### WORK REQUIRED
Look below for the line that has "For every layout element, output its label and". Set down the lines from there through the line that has "Document page, 1500x844 pixels.", exactly as written.

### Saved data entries
*-*-*

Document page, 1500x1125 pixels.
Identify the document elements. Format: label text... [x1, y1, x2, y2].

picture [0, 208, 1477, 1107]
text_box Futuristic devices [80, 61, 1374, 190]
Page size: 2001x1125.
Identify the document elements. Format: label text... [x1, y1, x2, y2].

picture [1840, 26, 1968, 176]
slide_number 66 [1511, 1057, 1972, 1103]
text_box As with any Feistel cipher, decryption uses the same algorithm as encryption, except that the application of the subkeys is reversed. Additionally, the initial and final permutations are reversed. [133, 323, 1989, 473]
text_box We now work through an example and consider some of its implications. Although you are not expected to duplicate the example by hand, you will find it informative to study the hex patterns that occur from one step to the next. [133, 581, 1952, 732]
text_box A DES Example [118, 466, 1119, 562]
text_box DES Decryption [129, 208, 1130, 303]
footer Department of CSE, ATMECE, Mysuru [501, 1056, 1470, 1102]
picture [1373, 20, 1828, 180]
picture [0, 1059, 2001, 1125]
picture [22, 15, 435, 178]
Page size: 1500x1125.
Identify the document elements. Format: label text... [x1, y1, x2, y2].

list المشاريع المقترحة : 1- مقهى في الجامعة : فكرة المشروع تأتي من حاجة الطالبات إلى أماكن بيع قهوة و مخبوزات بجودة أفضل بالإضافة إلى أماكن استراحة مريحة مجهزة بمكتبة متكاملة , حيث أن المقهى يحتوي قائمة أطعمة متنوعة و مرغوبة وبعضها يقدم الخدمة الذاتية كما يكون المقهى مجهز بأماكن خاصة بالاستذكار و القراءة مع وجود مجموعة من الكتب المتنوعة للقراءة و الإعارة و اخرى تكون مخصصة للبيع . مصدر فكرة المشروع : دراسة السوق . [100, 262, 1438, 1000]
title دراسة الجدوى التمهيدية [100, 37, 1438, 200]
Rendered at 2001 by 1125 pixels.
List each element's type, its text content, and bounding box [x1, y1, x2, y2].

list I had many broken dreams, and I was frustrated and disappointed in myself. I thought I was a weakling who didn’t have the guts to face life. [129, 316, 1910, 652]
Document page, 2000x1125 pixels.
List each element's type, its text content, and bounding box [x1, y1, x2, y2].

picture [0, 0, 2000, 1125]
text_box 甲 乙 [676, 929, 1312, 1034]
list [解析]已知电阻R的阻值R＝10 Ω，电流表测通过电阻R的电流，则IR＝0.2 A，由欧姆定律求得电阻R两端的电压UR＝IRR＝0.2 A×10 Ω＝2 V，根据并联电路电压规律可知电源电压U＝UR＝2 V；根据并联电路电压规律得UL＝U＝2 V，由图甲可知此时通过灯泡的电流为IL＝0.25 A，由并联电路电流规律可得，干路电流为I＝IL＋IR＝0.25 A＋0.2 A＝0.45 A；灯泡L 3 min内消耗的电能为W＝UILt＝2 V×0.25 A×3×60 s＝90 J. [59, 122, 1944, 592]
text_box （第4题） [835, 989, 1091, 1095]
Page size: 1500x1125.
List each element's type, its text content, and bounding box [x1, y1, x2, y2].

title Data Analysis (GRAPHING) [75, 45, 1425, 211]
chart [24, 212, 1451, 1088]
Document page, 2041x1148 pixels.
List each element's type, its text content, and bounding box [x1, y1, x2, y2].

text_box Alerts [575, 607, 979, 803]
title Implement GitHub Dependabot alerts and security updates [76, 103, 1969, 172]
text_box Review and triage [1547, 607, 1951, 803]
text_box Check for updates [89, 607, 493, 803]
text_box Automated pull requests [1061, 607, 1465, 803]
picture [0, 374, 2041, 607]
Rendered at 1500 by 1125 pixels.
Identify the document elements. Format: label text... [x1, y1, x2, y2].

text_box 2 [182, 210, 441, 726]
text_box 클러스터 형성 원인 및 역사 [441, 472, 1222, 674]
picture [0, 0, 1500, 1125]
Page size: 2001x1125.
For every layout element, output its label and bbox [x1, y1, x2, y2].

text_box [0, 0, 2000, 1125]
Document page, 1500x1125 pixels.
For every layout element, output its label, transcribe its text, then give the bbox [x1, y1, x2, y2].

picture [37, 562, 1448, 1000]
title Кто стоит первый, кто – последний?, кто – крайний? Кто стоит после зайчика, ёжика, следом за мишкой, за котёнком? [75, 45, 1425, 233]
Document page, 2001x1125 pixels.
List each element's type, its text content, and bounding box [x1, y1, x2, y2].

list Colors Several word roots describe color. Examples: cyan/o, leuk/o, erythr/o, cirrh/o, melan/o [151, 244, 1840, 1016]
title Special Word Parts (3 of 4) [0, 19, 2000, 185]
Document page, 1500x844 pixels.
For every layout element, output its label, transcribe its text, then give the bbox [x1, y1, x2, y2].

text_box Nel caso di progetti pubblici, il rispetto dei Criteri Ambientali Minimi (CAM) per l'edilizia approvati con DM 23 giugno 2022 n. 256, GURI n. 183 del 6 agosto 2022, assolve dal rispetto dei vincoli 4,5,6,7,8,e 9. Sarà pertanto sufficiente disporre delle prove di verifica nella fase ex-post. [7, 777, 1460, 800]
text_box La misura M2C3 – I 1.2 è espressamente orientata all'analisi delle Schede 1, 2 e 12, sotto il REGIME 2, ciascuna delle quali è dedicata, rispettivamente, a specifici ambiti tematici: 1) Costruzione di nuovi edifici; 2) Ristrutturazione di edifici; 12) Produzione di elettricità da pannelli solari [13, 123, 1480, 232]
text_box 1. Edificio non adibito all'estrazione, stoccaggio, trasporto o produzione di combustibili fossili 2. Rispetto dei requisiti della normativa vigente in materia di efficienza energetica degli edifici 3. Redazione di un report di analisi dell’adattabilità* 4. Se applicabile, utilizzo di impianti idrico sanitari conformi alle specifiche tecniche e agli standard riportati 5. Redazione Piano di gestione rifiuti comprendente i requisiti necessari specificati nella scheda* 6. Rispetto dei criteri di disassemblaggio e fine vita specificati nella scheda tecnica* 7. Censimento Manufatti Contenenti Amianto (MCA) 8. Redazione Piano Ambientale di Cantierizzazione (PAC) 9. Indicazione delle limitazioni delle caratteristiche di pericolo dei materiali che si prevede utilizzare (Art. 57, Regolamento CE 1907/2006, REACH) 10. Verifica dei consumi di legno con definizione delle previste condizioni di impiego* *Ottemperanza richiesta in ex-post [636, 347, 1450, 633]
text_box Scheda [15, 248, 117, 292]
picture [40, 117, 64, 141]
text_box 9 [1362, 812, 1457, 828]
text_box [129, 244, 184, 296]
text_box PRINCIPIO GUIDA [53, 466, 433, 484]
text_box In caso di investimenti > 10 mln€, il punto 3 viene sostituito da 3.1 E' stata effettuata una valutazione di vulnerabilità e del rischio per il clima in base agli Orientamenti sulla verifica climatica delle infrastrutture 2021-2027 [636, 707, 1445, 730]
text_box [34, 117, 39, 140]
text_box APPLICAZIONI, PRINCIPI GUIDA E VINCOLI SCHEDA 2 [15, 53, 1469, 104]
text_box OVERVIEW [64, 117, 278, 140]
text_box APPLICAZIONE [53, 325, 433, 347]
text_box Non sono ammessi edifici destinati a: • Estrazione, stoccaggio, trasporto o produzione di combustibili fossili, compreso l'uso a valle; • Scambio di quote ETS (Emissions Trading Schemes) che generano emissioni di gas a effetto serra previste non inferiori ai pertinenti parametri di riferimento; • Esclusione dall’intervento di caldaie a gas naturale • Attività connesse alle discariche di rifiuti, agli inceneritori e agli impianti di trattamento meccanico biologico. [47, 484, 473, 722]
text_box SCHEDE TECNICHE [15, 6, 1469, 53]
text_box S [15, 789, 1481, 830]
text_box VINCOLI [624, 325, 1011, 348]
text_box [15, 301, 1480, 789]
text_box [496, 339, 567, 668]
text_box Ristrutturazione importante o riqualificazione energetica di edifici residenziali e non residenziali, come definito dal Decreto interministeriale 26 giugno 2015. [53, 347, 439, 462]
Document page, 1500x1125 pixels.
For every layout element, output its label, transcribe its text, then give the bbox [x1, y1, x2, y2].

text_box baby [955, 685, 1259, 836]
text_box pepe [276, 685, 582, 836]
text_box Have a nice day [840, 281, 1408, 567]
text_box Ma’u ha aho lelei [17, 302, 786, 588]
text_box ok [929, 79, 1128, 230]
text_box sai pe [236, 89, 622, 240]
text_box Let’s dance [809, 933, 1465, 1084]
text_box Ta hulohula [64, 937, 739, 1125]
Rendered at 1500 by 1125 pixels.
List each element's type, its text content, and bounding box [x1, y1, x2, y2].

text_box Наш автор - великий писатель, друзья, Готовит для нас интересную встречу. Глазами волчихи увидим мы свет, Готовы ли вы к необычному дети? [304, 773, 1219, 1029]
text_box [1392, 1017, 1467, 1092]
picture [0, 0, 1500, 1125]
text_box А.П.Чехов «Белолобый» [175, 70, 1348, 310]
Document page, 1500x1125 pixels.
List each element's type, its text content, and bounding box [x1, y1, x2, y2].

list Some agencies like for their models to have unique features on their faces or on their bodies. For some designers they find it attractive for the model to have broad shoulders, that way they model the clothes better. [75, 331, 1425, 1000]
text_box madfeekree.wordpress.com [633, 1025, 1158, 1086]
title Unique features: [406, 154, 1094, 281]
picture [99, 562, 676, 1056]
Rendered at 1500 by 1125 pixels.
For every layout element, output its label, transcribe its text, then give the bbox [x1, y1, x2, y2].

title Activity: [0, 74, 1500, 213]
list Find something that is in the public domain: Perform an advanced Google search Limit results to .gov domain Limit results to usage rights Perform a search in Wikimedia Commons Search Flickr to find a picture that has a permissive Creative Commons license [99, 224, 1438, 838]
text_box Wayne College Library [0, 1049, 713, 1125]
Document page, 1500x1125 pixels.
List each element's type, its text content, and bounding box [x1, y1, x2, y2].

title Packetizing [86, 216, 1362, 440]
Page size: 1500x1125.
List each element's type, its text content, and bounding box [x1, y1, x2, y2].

*-*-*

### FINISHED TASK
For every layout element, output its label and bbox [x1, y1, x2, y2].

text_box [0, 0, 2000, 1125]
Document page, 1500x1125 pixels.
For every layout element, output its label, transcribe its text, then give the bbox [x1, y1, x2, y2].

picture [37, 562, 1448, 1000]
title Кто стоит первый, кто – последний?, кто – крайний? Кто стоит после зайчика, ёжика, следом за мишкой, за котёнком? [75, 45, 1425, 233]
Document page, 2001x1125 pixels.
List each element's type, its text content, and bounding box [x1, y1, x2, y2].

list Colors Several word roots describe color. Examples: cyan/o, leuk/o, erythr/o, cirrh/o, melan/o [151, 244, 1840, 1016]
title Special Word Parts (3 of 4) [0, 19, 2000, 185]
Document page, 1500x844 pixels.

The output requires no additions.